Clark Larry: Bully

Le cinéma a-t-il une morale? Selon notre critique Thibaut Demeyer, „Bully“ de Larry Clark en aurait du moins trop peu à revendre.

CINE ADO POUR PARENTS

Sex, drugs and money

„Je veux que tu me suces la bite et que tu me lèches les couilles …“. „Il a une queue sublime, il m’a broutée pendant plus d’une heure!“ Ces dialogues vous choquent? Alors, „Bully“ n’est pas pour vous, car le nouveau longmétrage de Larry Clark est un condensé de dialogues crus, de scènes de sexe pas toujours recommandables, le tout enrobé de violence. Déjà avec son film „Kids“ (1995), Larry Clark avait alimenté les conversations du public. Avec „Bully“, il se base sur un fait divers atroce, pour aller encore plus loin dans la provocation. Si au niveau de la technique cinématographique pure et de la mise en scène, il n’y a pas grand-chose à redire, on peut s’insurger sur le fond de l’histoire.

En effet, lors de la présentation de „Bully“ au festival de Deauville en 2001, Larry Clark déclarait que le film avait été réalisé pour prévenir les parents de ce qui pourrait les attendre. Certes, „Bully“ aurait pu jouer le rôle d’un détonateur auprès de ceux-ci, qui n’assument pas toujours convenablement leur rôle en matière d’éducation. Mais la manière dont est fait le film aurait plutôt tendance à provoquer l’effet inverse. Faut-il soigner la violence par la violence? Faut-il montrer carrément les choses pour éviter de les reproduire?

Nous sommes le 14 juillet 1993. Un adolescent du nom de Bobby Kent est retrouvé mort. Il a été frappé à coups de bat de base-ball et de couteau, avant de se faire trancher la gorge. Les auteurs de ce meurtre ne sont autres que ses „potes“ et, surtout, son meilleur ami Marty: Tous des jeunes livrés à eux-mêmes et drogués jusqu’à la dernière neurone. Le mobile? Une simple vengeance: Marty en avait marre de subir la domination que Bobby exerçait sur lui. Alors, avec la complicité de six autres amis, il décide simplement de tendre un piège à Bobby et de le faire passer de vie à trépas.

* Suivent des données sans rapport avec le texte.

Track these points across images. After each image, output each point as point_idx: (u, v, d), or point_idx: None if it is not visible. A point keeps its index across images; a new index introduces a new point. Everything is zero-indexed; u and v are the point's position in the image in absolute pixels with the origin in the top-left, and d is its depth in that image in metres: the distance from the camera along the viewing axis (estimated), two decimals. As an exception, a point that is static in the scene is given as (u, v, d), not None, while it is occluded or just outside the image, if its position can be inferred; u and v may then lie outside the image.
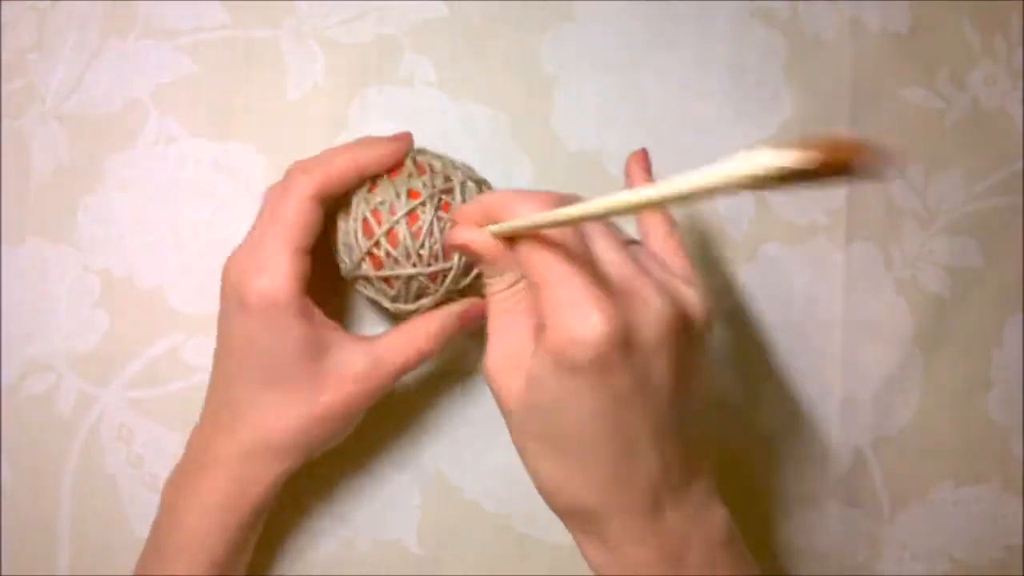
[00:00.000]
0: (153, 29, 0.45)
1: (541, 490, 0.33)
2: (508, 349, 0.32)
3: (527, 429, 0.31)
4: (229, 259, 0.38)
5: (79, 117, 0.44)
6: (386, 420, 0.44)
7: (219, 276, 0.38)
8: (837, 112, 0.46)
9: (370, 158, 0.37)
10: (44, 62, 0.44)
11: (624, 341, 0.29)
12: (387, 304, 0.38)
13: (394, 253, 0.37)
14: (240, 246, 0.38)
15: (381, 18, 0.45)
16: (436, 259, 0.37)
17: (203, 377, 0.43)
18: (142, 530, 0.38)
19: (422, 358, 0.38)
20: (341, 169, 0.37)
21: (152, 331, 0.44)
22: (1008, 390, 0.47)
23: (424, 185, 0.37)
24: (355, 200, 0.38)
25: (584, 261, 0.30)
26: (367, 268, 0.37)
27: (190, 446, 0.39)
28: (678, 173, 0.46)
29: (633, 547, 0.31)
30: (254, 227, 0.38)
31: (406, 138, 0.39)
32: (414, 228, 0.37)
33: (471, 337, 0.45)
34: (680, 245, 0.35)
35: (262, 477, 0.37)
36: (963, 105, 0.47)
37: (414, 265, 0.37)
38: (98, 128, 0.44)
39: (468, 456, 0.44)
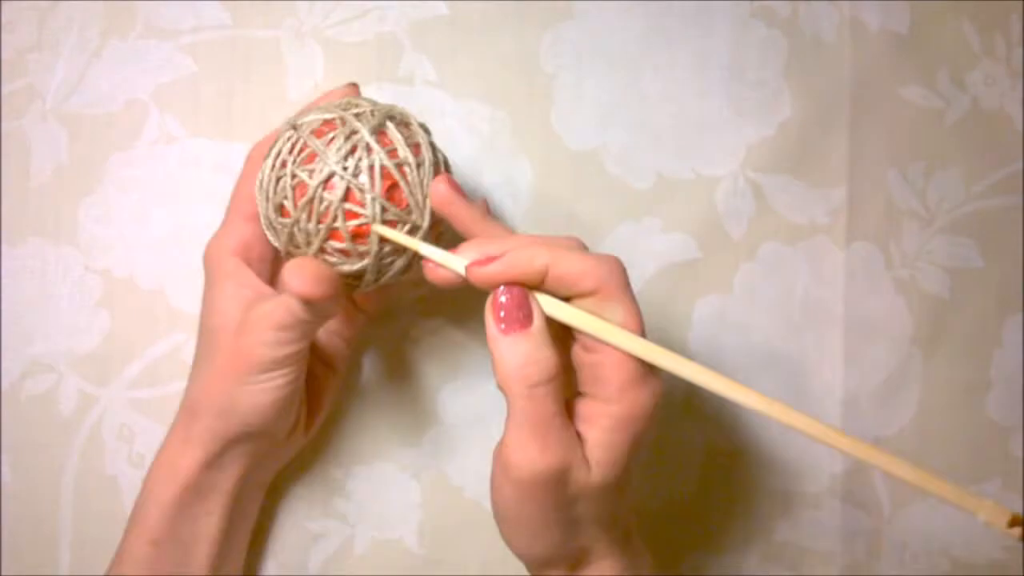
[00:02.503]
0: (153, 29, 0.45)
1: (533, 553, 0.34)
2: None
3: (494, 502, 0.34)
4: None
5: (79, 117, 0.44)
6: (386, 419, 0.44)
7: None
8: (837, 112, 0.46)
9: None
10: (44, 62, 0.44)
11: (558, 478, 0.31)
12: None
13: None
14: None
15: (381, 17, 0.45)
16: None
17: (203, 377, 0.43)
18: (143, 530, 0.38)
19: (293, 318, 0.34)
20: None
21: (153, 331, 0.44)
22: (1008, 390, 0.47)
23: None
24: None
25: (558, 386, 0.31)
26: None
27: None
28: (677, 172, 0.46)
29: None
30: None
31: (350, 87, 0.38)
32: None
33: (473, 337, 0.45)
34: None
35: (187, 448, 0.37)
36: (963, 105, 0.47)
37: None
38: (98, 128, 0.44)
39: (469, 456, 0.44)
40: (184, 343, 0.44)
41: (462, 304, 0.44)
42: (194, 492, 0.37)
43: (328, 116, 0.34)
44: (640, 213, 0.45)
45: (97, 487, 0.43)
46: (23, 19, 0.44)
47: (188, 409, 0.38)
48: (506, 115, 0.45)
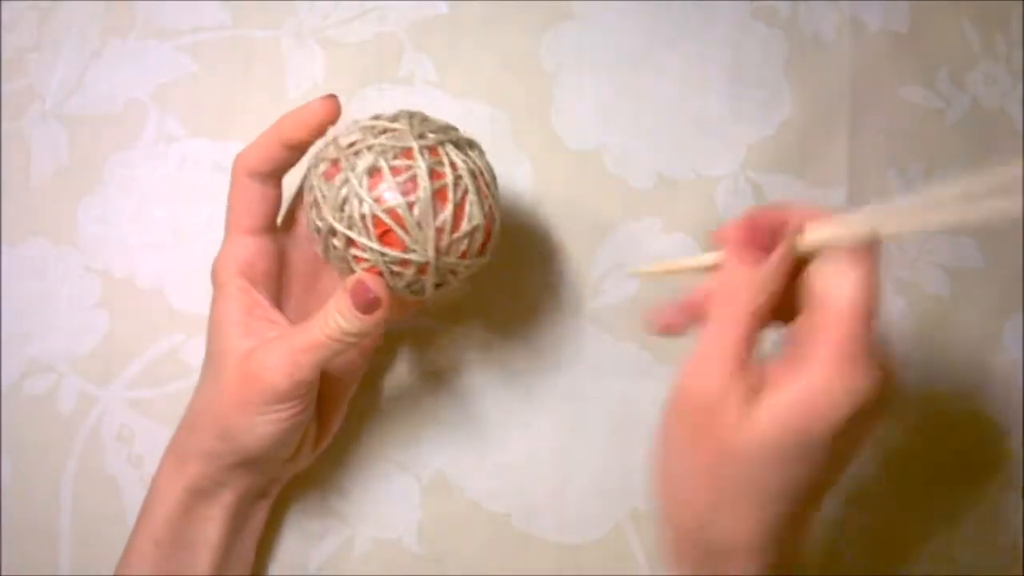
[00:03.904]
0: (153, 29, 0.45)
1: (680, 518, 0.31)
2: (729, 370, 0.29)
3: (710, 463, 0.29)
4: None
5: (79, 117, 0.44)
6: (386, 419, 0.44)
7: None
8: (837, 112, 0.46)
9: (288, 123, 0.37)
10: (44, 62, 0.44)
11: (698, 404, 0.29)
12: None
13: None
14: None
15: (381, 17, 0.45)
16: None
17: (203, 377, 0.43)
18: (143, 530, 0.38)
19: (323, 353, 0.34)
20: (263, 140, 0.37)
21: (152, 331, 0.44)
22: (1008, 390, 0.47)
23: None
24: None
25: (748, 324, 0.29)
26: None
27: None
28: (677, 172, 0.46)
29: None
30: None
31: (327, 100, 0.36)
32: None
33: (473, 337, 0.45)
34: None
35: (189, 457, 0.37)
36: (963, 105, 0.47)
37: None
38: (98, 128, 0.44)
39: (468, 455, 0.44)
40: (184, 343, 0.44)
41: (462, 304, 0.44)
42: (196, 499, 0.37)
43: (334, 157, 0.34)
44: (640, 213, 0.45)
45: (97, 487, 0.43)
46: (23, 19, 0.44)
47: (190, 422, 0.38)
48: (506, 115, 0.45)
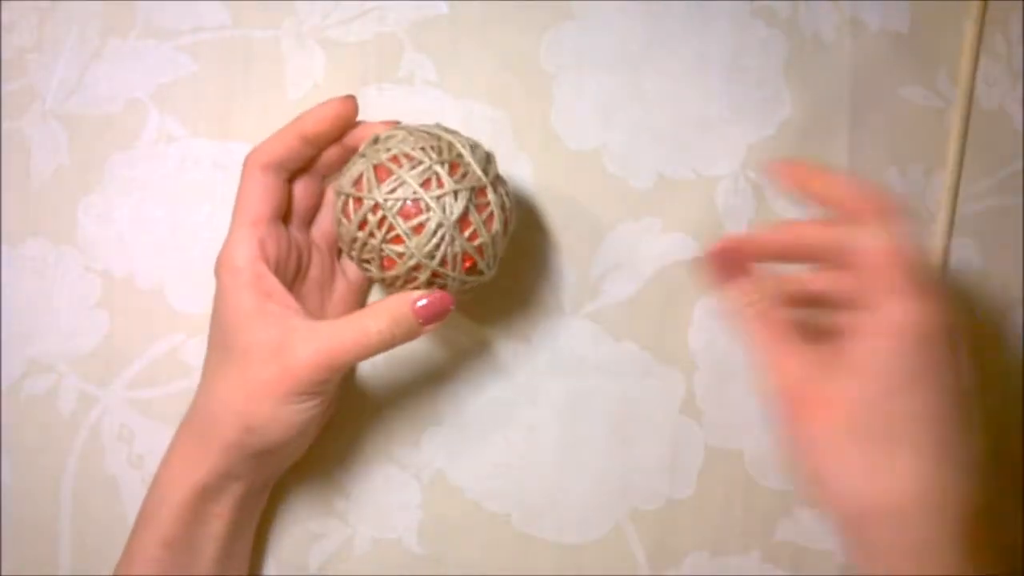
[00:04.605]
0: (153, 29, 0.45)
1: (837, 492, 0.33)
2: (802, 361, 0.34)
3: (845, 423, 0.32)
4: None
5: (79, 117, 0.44)
6: (386, 419, 0.44)
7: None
8: (837, 112, 0.46)
9: (309, 117, 0.38)
10: (44, 62, 0.44)
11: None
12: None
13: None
14: None
15: (381, 17, 0.45)
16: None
17: (203, 377, 0.43)
18: (143, 530, 0.38)
19: (367, 352, 0.36)
20: (279, 135, 0.38)
21: (152, 331, 0.44)
22: (1007, 390, 0.47)
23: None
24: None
25: None
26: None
27: None
28: (677, 172, 0.46)
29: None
30: None
31: (346, 99, 0.38)
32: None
33: (473, 337, 0.45)
34: None
35: (203, 454, 0.37)
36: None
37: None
38: (98, 128, 0.44)
39: (468, 456, 0.44)
40: (183, 343, 0.44)
41: (461, 304, 0.44)
42: (207, 496, 0.37)
43: (415, 197, 0.35)
44: (640, 213, 0.45)
45: (97, 487, 0.43)
46: (23, 19, 0.44)
47: (206, 420, 0.37)
48: (506, 115, 0.45)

Violence, quand tu nous tiens

„Bully“ est un long métrage dérangeant, accusant la société américaine de la mauvaise éducation de ses enfants. De nos jours, le cinéma américain ne parle plus de drogues, de violence et de sexe en pointant uniquement du doigt les classes sociales défavorisées. Avec „Bully“, ce sont les gosses de riches qui se trouvent dans le collimateur. Des gosses qui ont tout et qui ne savent plus comment dépenser l’argent de papa. Des jeunes qui sont surtout en manque de sensations fortes. Dès lors, ils font n’importe quoi pour passer le temps.

Malheureusement, le film s’axe avant tout autour de scènes de sexe sans grande pudeur et de balades en bagnole sans grande utilité. Ainsi, lorsque arrivent les scènes de préparation du meurtre et le meurtre lui-même, on regarde tout cela avec une parfaite indifférence. Larry Clark n’est pas parvenu à nous arracher quelques sentiments et encore moins à rendre ses personnages attachants. Même avec des circonstances atténuantes, le public ne réagira pas aux sentences infligées à la bande de meurtriers.

„Bully“ aurait dû être un film pour faire réfléchir les parents mais, en définitive, il sera perçu comme l’enième histoire de meurtre et donc vite oubliée.

De plus, le film étant interdit au moins de 17 ans, les premiers concernés ne pourront même pas le voir. Quant aux parents, bien souvent ils évitent ce genre de longsmétrages car, bien entendu, ces drames n’arrivent qu’aux autres. En revanche, si Larry Clark avait levé un peu le pied sur certaines scènes et conçu son film plus dans le sens de l’étude sociologique, peut-être que „Bully“ aurait eu un effet plus positif et aurait pu jouer son rôle d’avertisseur, car il aurait pu être visionné en famille.

Mais hélas, il n’en est rien et en évitant tout jugement, toute condamnation, en décrivant froidement la pauvreté existentielle de la jeunesse dorée américaine d’aujourd’hui, il ne titille pas le public là où il faut, quand il le faut. Résultat: le spectateur regarde le film avec un certain recul et ne se sent jamais vraiment concerné par ce fait divers. Après tout, cela n’en fait qu’un de plus sur une liste déjà longue.